● **TASK**
Give back exactly the lines of the entries below from the line with "Tila Nguyen Online" to the line with "to unlock the co", inclusive, and only those.

[Records excerpted from a collection]

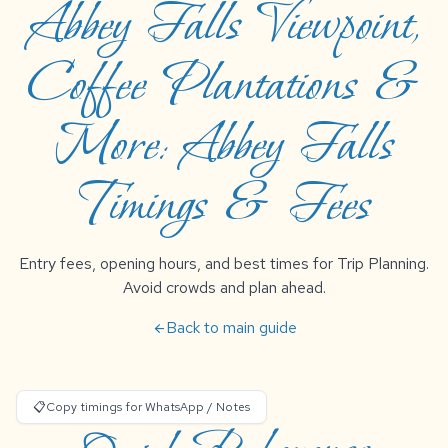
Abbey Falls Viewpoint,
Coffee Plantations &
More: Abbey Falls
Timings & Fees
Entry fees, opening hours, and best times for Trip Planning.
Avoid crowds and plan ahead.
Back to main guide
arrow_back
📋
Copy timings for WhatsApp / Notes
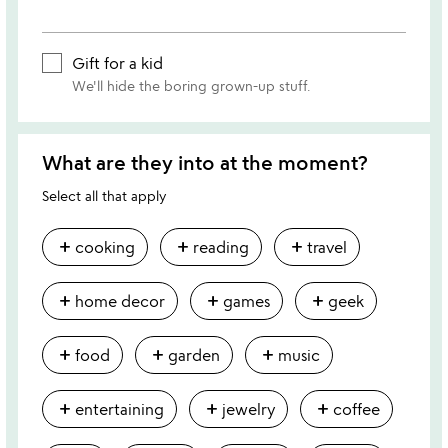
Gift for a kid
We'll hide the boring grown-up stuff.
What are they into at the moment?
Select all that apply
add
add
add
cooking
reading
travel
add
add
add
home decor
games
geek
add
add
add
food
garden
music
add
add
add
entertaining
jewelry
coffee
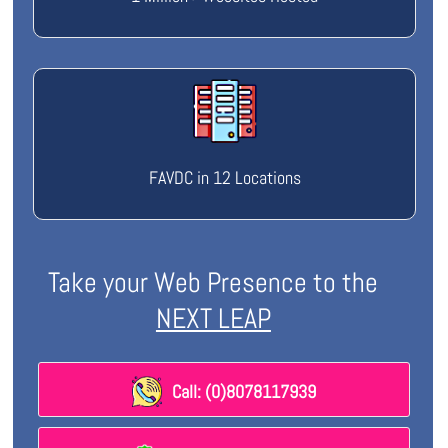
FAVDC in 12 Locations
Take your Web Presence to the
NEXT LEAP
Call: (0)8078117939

...

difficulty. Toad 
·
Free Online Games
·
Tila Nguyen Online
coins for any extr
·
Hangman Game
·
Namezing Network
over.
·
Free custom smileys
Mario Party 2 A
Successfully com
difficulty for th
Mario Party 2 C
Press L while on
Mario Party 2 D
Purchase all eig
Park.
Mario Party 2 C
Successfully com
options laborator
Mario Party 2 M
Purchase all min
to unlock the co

● **ANSWER TO THIS PROBLEM**
Tila Nguyen Online
coins for any extr
·
Hangman Game
·
Namezing Network
over.
·
Free custom smileys
Mario Party 2 A
Successfully com
difficulty for th
Mario Party 2 C
Press L while on
Mario Party 2 D
Purchase all eig
Park.
Mario Party 2 C
Successfully com
options laborator
Mario Party 2 M
Purchase all min
to unlock the co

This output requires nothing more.